** Reading passage **
= Beginning of Section =

Rep. David Cicilline (D-RI) told Fox News Sunday that Special Counsel Robert Mueller is "tentatively" expected to testify in front of the House Judiciary Committee on May 15 — a reversal from Mueller's earlier pledge to remain publicly mum on the contents of his final report, issued last month.
Neither Mueller nor the House Committee itself could confirm that Mueller plans to attend the scheduled May 15 hearing, Politico reports, so it is not immediately clear what inspired Cicilline's assertion. House Judiciary Committee chairman Rep. Jerry Nadler (D-NY) told media last week that his office had been communicating with Mueller's office, and that he and others on the committee were "eyeing" May 15 as a tentative date for Mueller's testimony, but nothing had been set in stone.
"A tentative date has been set for May 15 and we hope the Special Counsel will appear," Cicilline, said during his interview. "We think the American people have a right to hear directly from him."
Cicilline called the agreement "tentative," he said, because "the representative for the Special Counsel has" signed off on the scheduled hearing but that "until the day comes, we never have an absolute guarantee."
Last week, Attorney General William Barr had reportedly agreed to testify in front of the same House Committee but did not show up the day of the hearing after discovering that Democrats intended to question Barr through legal counsel, similar to how the Senate Judiciary Committee questioned then-Supreme Court nominee Brett Kavanaugh over claims that he sexually assaulted a high school classmate decades ago.
Apparently sensing that Democrats intended to turn the hearing into a circus, Barr simply skipped the hearing altogether. A Democratic committee member placed a plastic chicken behind Barr's name placard at the witness table instead, giving focus to Democrats who spent the hearing making independent proclamations.

= End of Section =

** Record set **

= Beginning of Section =

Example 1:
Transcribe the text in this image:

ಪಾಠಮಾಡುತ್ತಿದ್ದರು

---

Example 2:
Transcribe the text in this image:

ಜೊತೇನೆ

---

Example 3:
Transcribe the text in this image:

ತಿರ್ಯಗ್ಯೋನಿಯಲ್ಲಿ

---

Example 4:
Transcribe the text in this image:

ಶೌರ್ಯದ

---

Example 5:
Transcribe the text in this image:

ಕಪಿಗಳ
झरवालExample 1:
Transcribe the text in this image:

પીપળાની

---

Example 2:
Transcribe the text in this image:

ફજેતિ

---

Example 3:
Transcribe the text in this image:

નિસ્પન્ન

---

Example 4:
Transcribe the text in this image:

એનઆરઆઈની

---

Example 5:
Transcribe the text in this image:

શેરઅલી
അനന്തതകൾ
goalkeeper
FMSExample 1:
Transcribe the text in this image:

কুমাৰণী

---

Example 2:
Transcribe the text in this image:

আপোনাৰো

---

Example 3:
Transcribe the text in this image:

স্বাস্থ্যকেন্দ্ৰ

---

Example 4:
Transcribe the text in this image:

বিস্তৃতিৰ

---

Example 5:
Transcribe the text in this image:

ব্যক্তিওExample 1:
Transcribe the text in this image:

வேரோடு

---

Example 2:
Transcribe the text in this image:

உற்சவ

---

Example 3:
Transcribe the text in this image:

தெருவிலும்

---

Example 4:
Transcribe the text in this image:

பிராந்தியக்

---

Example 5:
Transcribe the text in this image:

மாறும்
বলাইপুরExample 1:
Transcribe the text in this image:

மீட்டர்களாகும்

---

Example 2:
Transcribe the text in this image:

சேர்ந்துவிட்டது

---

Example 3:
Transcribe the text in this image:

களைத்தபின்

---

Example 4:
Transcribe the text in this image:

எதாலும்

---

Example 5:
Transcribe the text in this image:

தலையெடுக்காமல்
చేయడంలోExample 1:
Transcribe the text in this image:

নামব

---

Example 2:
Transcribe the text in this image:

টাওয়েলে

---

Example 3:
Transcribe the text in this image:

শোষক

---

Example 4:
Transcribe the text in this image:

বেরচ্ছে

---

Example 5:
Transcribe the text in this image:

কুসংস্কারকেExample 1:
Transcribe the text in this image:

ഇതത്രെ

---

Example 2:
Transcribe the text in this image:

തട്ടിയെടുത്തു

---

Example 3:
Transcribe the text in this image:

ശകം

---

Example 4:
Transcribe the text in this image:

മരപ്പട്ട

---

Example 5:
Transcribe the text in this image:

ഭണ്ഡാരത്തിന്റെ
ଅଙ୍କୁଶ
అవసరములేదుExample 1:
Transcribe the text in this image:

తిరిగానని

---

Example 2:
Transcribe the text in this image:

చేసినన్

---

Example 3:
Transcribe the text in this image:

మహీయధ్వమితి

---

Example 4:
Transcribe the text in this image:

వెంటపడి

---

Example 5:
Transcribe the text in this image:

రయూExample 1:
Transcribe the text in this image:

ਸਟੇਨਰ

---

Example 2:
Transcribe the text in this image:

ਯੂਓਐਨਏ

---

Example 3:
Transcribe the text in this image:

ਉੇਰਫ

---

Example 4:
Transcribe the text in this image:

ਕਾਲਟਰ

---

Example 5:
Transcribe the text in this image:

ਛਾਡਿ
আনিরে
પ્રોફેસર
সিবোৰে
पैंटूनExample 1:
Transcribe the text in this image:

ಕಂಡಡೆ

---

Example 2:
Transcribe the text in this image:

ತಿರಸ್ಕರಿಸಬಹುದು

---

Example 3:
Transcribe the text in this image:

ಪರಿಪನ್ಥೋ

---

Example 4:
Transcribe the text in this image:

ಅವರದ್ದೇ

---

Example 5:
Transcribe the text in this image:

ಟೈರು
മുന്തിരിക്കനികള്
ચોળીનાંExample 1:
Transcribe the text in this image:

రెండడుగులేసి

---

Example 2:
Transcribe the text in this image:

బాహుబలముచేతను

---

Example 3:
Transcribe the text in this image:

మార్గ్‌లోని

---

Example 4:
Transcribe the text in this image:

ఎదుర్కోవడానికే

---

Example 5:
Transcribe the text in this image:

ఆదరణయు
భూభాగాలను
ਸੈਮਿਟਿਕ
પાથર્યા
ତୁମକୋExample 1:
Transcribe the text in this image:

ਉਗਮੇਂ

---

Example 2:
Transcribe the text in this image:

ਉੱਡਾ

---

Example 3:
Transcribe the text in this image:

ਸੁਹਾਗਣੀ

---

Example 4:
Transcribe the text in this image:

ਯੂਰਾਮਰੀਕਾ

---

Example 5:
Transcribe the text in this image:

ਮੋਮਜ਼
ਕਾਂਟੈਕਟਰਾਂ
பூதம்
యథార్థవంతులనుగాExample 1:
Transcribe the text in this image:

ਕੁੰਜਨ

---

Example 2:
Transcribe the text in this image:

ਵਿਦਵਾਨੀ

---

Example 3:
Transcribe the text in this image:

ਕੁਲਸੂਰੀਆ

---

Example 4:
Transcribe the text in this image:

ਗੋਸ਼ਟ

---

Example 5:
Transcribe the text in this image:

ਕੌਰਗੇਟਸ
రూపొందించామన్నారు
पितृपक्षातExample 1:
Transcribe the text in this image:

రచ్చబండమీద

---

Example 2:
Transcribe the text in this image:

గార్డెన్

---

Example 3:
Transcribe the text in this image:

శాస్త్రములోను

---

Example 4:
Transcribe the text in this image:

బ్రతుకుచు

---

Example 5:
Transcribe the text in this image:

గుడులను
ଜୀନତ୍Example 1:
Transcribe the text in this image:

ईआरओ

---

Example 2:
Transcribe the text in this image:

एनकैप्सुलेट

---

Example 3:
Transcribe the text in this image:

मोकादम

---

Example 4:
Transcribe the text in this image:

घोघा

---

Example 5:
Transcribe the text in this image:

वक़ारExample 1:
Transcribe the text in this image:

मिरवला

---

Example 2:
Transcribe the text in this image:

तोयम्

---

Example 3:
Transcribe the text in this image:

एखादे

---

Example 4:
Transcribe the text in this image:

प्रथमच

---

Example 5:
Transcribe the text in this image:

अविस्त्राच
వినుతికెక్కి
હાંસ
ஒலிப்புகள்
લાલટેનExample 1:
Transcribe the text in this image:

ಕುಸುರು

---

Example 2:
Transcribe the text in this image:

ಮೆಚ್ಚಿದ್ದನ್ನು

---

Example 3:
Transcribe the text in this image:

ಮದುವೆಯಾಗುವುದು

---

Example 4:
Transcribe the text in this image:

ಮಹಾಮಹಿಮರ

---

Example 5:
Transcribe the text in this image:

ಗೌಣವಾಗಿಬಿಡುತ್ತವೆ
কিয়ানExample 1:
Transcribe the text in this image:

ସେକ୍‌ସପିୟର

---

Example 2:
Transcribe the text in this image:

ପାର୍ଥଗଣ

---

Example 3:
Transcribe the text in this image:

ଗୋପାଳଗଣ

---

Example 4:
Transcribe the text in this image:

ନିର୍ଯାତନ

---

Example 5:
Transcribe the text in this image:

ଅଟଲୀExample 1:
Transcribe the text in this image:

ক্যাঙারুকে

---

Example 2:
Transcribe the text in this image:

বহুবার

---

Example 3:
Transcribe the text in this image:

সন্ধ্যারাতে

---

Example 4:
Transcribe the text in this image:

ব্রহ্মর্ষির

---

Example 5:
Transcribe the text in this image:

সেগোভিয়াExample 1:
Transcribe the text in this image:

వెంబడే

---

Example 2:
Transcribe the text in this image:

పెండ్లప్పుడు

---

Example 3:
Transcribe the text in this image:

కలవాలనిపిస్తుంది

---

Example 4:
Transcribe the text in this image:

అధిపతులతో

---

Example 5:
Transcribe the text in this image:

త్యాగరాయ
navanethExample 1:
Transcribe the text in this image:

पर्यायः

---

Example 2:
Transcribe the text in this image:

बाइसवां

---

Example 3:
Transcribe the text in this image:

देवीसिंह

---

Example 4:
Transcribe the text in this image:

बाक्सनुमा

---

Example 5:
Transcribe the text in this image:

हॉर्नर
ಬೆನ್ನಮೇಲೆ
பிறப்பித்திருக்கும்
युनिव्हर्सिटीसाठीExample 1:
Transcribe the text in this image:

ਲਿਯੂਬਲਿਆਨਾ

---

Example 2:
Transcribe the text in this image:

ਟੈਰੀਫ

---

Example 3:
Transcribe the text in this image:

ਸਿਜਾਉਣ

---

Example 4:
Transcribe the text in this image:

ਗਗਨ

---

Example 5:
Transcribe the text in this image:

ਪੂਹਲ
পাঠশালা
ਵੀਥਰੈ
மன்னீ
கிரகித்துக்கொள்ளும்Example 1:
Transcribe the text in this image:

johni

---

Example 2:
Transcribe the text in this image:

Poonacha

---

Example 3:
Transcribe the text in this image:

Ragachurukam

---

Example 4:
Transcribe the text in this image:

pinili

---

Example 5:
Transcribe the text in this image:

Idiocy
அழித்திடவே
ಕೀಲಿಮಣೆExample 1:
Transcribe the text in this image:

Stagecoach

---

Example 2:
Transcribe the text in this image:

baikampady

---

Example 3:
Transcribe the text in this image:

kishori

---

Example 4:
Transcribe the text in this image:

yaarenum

= End of Section =

** What this exercise asks **
1 - Reproduce the Mueller testimony article word for word, between "Rep. David Cicilline" and "set in stone.", inclusive.
2 - Please continue the Mueller testimony article, picking up after its final sentence.

** Answers for the tasks **
1 -
Rep. David Cicilline (D-RI) told Fox News Sunday that Special Counsel Robert Mueller is "tentatively" expected to testify in front of the House Judiciary Committee on May 15 — a reversal from Mueller's earlier pledge to remain publicly mum on the contents of his final report, issued last month.
Neither Mueller nor the House Committee itself could confirm that Mueller plans to attend the scheduled May 15 hearing, Politico reports, so it is not immediately clear what inspired Cicilline's assertion. House Judiciary Committee chairman Rep. Jerry Nadler (D-NY) told media last week that his office had been communicating with Mueller's office, and that he and others on the committee were "eyeing" May 15 as a tentative date for Mueller's testimony, but nothing had been set in stone.

2 -
Democrats are desperate to question Mueller over both the conclusions reached in his report on collusion between the Trump 2016 presidential campaign and Russian officials looking to alter the outcome of the 2016 presidential elections, and over statements made last week indicating that he felt his conclusions, particularly on the subject of President Donald Trump's attempted "obstruction of justice," were twisted by members of the media.
Convinced that Attorney General Barr also "misled" Congress on the subject of obstruction of justice, CNN reports, Democrats are also interested in asking Mueller how he feels about Barr's interpretation of his report, both in a letter issued the weekend Mueller's report was completed and in subsequent statements Barr made to lawmakers.
The White House has said it will not object ot Mueller speaking in front of any Congressional committee, and Cicilline told "Fox News Sunday" that the White House has "so far indicated they would not interfere with Mr. Mueller's attempts to testify."
Although Mueller's conclusions about "collusion" aren't really in question, Democrats have said they intend to re-run Mueller's 22-month deep dive into whether Trump aides communicated and coordinated with Russian officials looking to make an impact on the 2016 presidential election. Although Democrats have initiated more than 60 individual investigations into the Trump White House, the Trump campaign, and Trump businesses, their primary focus appears to be on the president's campaign team.